___ Исходный текст ___
Когда менее чем два года спустя Советский Союз начал распадаться, многие из этих офицеров оказались служащими армий независимых государств. Они приносили присягу Советскому Союзу, и некоторые из них отказались присягать новой стране, оставив военную карьеру.
Многие из офицеров обратились к традициям. Они испытывали стыд за Россию, за землю своих отцов, за опустевшие деревни, где стоят разрушенные церкви и брошенные кузницы, за страну, которая изменилась практически до неузнаваемости, оставленную и забытую, как один из них заметил, «мной и такими, как я»{528}. Они разделяли чувства своих прадедов, офицеров царской армии, вынужденных выбирать ту или иную сторону в гражданской войне. Теперь, когда на страну, казалось, снова надвигалась гражданская война, они снова оказались перед выбором. Встать на сторону Горбачева? Или Ельцина? Или сделать все возможное, чтобы сохранить лучшие черты советской власти?
___
## [Что требуется]
Определите, согласуются ли с приведённым выше текстом об офицерах следующие утверждения. Для каждого ответьте «да» или «нет» и дословно процитируйте решающие слова текста. 1. Некоторые офицеры отказались присягать новой стране и оставили военную карьеру. 2. Офицеры испытывали гордость за опустевшие деревни. 3. Прадеды офицеров были офицерами царской армии.
___ Предоставленные записи ___
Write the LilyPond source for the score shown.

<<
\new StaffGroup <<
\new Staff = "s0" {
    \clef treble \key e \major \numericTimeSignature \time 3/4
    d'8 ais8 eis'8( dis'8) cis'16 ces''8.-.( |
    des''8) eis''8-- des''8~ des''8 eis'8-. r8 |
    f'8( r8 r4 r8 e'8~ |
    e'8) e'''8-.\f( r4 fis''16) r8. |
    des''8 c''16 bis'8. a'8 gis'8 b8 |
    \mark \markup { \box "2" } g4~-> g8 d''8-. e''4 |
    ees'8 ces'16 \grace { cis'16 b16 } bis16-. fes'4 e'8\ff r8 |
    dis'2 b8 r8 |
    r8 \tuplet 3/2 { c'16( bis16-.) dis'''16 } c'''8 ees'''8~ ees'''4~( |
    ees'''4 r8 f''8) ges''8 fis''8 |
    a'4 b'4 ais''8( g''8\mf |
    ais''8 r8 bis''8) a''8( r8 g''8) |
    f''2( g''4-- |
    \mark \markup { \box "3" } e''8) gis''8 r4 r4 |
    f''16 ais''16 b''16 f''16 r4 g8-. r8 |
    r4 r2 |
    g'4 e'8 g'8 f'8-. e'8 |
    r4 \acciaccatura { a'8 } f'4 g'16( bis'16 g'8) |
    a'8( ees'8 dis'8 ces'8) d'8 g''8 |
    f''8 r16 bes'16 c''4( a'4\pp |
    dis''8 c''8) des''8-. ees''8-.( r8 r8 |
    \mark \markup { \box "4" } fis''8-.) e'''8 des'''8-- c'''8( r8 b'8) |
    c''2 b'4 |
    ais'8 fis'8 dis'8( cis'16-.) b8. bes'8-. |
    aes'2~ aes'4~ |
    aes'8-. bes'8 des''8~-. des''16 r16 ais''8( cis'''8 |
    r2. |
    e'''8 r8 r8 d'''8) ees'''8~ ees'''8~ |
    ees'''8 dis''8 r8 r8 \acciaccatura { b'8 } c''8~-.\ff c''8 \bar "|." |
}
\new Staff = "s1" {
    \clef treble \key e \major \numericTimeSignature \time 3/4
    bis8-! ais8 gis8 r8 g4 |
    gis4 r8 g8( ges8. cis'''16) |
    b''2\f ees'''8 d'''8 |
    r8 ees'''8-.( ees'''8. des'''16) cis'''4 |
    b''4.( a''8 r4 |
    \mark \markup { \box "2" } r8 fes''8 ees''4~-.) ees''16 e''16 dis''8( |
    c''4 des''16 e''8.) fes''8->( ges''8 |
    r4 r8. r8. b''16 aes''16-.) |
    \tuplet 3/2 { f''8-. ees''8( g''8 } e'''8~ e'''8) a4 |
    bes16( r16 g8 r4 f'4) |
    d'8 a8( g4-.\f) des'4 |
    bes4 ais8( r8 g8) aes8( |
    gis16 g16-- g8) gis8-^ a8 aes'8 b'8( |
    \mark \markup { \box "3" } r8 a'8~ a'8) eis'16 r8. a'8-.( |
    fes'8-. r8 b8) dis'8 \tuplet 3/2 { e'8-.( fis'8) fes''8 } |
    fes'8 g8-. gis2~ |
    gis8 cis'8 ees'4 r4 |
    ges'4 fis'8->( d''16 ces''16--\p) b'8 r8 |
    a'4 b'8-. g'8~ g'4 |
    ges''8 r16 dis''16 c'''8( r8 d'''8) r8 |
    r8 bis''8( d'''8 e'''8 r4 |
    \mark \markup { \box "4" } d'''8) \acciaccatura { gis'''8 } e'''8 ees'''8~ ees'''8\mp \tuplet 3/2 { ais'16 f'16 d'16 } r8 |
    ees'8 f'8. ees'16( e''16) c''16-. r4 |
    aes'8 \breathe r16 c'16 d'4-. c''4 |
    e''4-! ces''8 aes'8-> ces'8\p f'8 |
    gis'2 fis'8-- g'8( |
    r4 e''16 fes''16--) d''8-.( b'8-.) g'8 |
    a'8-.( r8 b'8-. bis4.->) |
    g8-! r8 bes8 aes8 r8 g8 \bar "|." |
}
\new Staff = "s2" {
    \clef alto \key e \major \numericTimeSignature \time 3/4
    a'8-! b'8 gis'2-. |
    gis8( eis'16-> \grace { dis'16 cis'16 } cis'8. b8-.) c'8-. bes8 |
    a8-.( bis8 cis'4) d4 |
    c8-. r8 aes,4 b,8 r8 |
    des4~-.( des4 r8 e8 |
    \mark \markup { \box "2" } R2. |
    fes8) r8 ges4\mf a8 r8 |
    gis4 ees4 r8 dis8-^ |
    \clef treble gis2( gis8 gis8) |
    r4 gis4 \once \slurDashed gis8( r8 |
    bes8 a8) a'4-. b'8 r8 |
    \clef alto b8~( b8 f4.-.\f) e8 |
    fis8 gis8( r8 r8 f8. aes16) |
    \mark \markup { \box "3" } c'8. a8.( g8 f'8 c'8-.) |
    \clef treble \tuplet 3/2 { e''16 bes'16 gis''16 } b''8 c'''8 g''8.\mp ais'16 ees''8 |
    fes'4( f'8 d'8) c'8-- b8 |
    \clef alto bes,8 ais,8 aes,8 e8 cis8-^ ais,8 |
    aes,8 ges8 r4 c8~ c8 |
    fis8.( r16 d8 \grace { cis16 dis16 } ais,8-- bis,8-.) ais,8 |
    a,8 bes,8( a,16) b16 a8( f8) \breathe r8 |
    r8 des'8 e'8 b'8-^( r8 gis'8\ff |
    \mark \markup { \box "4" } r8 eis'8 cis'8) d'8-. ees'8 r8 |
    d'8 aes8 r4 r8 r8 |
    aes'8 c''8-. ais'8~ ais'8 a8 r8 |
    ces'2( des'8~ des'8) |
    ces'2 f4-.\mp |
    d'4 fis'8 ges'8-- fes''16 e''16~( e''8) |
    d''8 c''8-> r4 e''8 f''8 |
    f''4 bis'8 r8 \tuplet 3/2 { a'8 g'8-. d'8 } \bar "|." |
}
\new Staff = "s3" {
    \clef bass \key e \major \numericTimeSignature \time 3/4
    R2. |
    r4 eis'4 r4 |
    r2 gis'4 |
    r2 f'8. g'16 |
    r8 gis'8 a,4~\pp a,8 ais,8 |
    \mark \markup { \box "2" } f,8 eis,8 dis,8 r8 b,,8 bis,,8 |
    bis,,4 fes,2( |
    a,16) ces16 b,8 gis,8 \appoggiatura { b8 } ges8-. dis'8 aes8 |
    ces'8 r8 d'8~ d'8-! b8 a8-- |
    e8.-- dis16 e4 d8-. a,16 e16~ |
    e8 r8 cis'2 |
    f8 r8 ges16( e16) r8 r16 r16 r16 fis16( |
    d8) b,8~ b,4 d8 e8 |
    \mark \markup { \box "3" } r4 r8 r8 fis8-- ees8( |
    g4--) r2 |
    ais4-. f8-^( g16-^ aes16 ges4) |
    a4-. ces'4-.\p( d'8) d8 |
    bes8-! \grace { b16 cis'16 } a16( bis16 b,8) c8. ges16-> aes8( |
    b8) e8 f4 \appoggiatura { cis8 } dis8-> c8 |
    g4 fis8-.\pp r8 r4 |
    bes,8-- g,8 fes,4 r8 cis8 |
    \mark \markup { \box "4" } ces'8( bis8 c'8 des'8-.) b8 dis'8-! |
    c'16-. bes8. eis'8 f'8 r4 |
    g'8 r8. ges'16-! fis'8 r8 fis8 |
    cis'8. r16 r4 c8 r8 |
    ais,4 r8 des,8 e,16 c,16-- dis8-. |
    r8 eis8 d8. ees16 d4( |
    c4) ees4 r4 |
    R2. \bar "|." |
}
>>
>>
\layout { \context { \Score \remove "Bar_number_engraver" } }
___
## [Полный ответ]
1. Да: «некоторые из них отказались присягать новой стране, оставив военную карьеру».
2. Нет: «Они испытывали стыд за Россию, за землю своих отцов, за опустевшие деревни».
3. Да: «своих прадедов, офицеров царской армии».